### Tasks for this exercise
**A)** Can you reproduce, word for word, the part of the Alberto Cargnin biography that opens with the words containing "He was married" and closes with "his first wife."?
**B)** Using the Alberto Cargnin biography, answer these questions:
(i) In what year did he move to Florianópolis?
(ii) For how many years was he an auditor of CASAN?
(iii) What was the name of his first wife?

### Excerpt provided

+===+

= Alberto Cargnin =

Alberto Cargnin (September 5, 1925 – 2007) was a writer, journalist and writer born in Tubarão, Santa Catarina state.
He grow up in the Oficinas area, and since young age had a great love for the nature and journalism. Still young he collaborated for the weekly "Correio do Sul", soon after wrote and kept for long the column "Flagrantes da Cidade" (Instants of the City) in the "O Nosso Jornal" newspaper, and also founded and directed the "Folha do Sul" newspaper. He had already moved to Florianópolis (in 1979) when he founded and directed the "Jornal de São José" (Newspaper from Sao Jose). He got a graduation in Accountability in Curitiba and Economics Sciences at FESSC, which later gave origin to the UNISUL. He was auditor of CASAN for fifteen years and as President of MOBRAL he helped the city of Tubarao be the state winner against the Illiteracy, helping more than three thousand people to become literate. His Campaigns for Preservation of the Nature marked time, when along a decade, in several places of the city more than five thousands trees were planted and protected, like flamboyants, ipês and garapuvús, that still today decorate the margins of the river Tubarao. He wrote the books "Tubarão no Tempo das Serestas" and "Tubarão do Primeiro Centenário ao Fim do Milênio", showing his love for his city. He was member of the "Academia Tubaronense de Letras" or "Academy of Letters of Tubarao", as well as of the "Academia São José de Letras".
He was married with Mylma Neves Cargnin, who died from cancer in 1982. He then got married with Mirian Teresinha Amorim, who was his companion since 1986.
He was run by a car in front of his apartment in Florianópolis and died in 03-05-2007.
He had 3 sons and 4 daughters from his first wife.

+===+

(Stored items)

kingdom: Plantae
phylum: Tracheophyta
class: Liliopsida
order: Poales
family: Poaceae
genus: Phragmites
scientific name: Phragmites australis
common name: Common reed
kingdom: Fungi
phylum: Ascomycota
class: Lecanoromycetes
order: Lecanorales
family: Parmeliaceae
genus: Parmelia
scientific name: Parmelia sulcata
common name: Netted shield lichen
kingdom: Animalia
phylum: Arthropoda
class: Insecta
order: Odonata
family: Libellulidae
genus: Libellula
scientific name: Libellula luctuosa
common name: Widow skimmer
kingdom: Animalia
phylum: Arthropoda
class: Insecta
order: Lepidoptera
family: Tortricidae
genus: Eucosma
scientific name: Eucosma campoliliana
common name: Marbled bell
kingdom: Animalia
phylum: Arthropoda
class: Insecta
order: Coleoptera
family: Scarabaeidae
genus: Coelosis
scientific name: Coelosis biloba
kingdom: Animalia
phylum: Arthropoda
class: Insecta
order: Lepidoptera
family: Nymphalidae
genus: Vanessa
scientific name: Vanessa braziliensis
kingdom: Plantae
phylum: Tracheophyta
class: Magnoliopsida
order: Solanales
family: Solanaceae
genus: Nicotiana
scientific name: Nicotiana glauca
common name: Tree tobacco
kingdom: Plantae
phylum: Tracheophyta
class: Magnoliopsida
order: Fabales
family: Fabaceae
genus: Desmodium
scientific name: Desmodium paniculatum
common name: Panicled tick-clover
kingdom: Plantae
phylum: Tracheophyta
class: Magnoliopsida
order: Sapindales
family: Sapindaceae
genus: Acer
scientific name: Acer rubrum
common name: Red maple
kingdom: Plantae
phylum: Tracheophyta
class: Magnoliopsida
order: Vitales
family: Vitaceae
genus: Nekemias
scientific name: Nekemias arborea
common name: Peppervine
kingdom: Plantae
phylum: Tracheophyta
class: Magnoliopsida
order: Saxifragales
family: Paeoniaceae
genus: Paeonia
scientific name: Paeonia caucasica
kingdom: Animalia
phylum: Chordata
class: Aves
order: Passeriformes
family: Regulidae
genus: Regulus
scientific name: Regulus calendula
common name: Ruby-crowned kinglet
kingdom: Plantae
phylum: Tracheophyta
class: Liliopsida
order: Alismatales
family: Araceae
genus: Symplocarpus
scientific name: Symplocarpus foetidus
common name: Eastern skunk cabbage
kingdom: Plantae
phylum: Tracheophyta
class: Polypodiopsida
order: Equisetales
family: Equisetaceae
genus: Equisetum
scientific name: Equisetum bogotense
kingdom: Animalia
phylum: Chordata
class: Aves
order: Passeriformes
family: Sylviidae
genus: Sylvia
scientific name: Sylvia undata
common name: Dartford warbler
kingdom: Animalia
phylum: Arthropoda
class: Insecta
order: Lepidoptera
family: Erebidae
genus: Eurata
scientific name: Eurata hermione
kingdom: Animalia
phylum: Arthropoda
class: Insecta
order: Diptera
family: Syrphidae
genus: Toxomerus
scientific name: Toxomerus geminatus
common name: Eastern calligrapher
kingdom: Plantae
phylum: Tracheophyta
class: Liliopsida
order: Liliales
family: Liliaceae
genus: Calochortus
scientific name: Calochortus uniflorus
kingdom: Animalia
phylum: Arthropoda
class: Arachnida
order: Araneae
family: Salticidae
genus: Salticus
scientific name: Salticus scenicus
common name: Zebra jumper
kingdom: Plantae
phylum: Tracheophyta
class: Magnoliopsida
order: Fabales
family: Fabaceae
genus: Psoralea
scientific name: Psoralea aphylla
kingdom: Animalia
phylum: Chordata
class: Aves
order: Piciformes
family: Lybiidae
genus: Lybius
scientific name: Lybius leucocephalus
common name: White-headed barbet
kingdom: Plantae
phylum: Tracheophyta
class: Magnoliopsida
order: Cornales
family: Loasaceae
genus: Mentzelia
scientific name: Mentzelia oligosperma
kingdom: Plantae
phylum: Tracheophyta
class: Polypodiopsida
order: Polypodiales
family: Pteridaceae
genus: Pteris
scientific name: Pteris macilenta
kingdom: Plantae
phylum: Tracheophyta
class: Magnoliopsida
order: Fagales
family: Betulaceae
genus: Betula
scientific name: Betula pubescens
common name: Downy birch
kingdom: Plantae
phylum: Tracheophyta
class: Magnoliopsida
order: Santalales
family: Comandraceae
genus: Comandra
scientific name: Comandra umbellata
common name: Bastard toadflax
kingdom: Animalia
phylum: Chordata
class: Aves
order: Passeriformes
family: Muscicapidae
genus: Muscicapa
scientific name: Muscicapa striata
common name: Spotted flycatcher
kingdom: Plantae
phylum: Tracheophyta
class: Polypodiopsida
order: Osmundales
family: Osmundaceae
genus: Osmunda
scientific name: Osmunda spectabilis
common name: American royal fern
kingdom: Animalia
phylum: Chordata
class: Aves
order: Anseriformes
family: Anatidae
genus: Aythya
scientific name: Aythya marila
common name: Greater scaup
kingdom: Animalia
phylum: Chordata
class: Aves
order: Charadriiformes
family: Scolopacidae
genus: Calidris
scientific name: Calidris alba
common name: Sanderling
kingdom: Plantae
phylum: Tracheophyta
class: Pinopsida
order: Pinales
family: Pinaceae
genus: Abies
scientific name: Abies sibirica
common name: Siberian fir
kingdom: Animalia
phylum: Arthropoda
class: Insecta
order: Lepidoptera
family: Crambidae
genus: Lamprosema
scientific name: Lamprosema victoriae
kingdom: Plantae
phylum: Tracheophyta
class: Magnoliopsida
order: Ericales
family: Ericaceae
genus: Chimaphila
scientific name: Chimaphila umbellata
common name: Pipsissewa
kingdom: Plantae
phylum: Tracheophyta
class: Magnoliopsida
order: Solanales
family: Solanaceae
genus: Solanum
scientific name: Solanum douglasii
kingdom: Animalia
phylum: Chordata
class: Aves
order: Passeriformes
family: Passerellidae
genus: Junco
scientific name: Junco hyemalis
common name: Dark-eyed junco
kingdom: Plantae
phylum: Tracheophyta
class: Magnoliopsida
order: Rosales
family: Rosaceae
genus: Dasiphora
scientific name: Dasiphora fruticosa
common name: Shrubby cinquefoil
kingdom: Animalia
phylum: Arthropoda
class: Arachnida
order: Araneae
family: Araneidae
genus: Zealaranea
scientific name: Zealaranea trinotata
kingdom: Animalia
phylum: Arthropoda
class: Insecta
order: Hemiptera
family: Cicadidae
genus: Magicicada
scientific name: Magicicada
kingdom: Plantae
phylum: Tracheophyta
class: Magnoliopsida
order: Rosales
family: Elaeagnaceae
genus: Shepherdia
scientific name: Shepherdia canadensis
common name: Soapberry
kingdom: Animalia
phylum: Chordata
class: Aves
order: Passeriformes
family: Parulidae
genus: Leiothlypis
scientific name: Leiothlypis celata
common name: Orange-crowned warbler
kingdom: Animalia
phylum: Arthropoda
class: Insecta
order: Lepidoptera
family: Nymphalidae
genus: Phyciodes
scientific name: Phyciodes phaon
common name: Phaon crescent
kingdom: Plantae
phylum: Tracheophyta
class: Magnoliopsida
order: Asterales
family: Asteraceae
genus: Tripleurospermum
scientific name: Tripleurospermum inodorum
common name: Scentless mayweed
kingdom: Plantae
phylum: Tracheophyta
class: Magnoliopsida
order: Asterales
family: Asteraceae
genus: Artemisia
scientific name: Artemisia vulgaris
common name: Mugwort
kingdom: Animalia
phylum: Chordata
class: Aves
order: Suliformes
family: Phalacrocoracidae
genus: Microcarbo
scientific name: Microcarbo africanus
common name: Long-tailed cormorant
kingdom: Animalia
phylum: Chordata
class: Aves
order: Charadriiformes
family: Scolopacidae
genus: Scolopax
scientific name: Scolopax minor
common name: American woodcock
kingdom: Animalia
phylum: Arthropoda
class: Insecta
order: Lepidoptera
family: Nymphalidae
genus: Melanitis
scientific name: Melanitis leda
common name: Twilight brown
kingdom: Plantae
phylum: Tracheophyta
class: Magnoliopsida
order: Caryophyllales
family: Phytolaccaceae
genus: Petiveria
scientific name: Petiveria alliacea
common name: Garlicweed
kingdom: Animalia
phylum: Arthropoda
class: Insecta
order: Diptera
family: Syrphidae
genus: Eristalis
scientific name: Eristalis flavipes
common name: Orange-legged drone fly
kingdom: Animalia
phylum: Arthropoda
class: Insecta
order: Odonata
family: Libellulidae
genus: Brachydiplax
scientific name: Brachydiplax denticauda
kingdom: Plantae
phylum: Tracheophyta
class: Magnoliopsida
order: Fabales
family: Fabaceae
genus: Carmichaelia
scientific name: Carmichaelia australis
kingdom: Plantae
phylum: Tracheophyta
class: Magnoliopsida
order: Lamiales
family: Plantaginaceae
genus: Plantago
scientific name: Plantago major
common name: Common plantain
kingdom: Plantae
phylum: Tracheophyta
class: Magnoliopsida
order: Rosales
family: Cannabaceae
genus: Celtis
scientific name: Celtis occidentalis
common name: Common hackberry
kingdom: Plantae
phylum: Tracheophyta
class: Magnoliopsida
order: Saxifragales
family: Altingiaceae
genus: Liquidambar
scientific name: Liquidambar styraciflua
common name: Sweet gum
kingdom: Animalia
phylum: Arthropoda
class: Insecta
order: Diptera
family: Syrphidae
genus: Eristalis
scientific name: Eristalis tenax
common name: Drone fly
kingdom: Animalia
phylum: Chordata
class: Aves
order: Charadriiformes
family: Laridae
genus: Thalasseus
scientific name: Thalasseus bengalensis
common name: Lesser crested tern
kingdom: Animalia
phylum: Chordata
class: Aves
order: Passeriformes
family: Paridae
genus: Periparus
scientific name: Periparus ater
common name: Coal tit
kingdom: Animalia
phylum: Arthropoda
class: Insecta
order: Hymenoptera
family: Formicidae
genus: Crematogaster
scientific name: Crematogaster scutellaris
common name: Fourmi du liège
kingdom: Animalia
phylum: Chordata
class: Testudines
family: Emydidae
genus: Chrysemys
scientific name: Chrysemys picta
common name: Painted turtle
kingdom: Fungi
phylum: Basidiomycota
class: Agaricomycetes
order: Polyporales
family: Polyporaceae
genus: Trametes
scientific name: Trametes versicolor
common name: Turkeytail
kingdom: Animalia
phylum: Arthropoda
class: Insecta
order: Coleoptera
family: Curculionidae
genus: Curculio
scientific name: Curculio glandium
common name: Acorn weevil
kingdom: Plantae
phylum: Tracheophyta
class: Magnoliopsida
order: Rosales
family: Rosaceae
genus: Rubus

+===+

### Responses to the exercise
**A)**
He was married with Mylma Neves Cargnin, who died from cancer in 1982. He then got married with Mirian Teresinha Amorim, who was his companion since 1986.
He was run by a car in front of his apartment in Florianópolis and died in 03-05-2007.
He had 3 sons and 4 daughters from his first wife.

**B)**
(i) 1979
(ii) Fifteen years
(iii) Mylma Neves Cargnin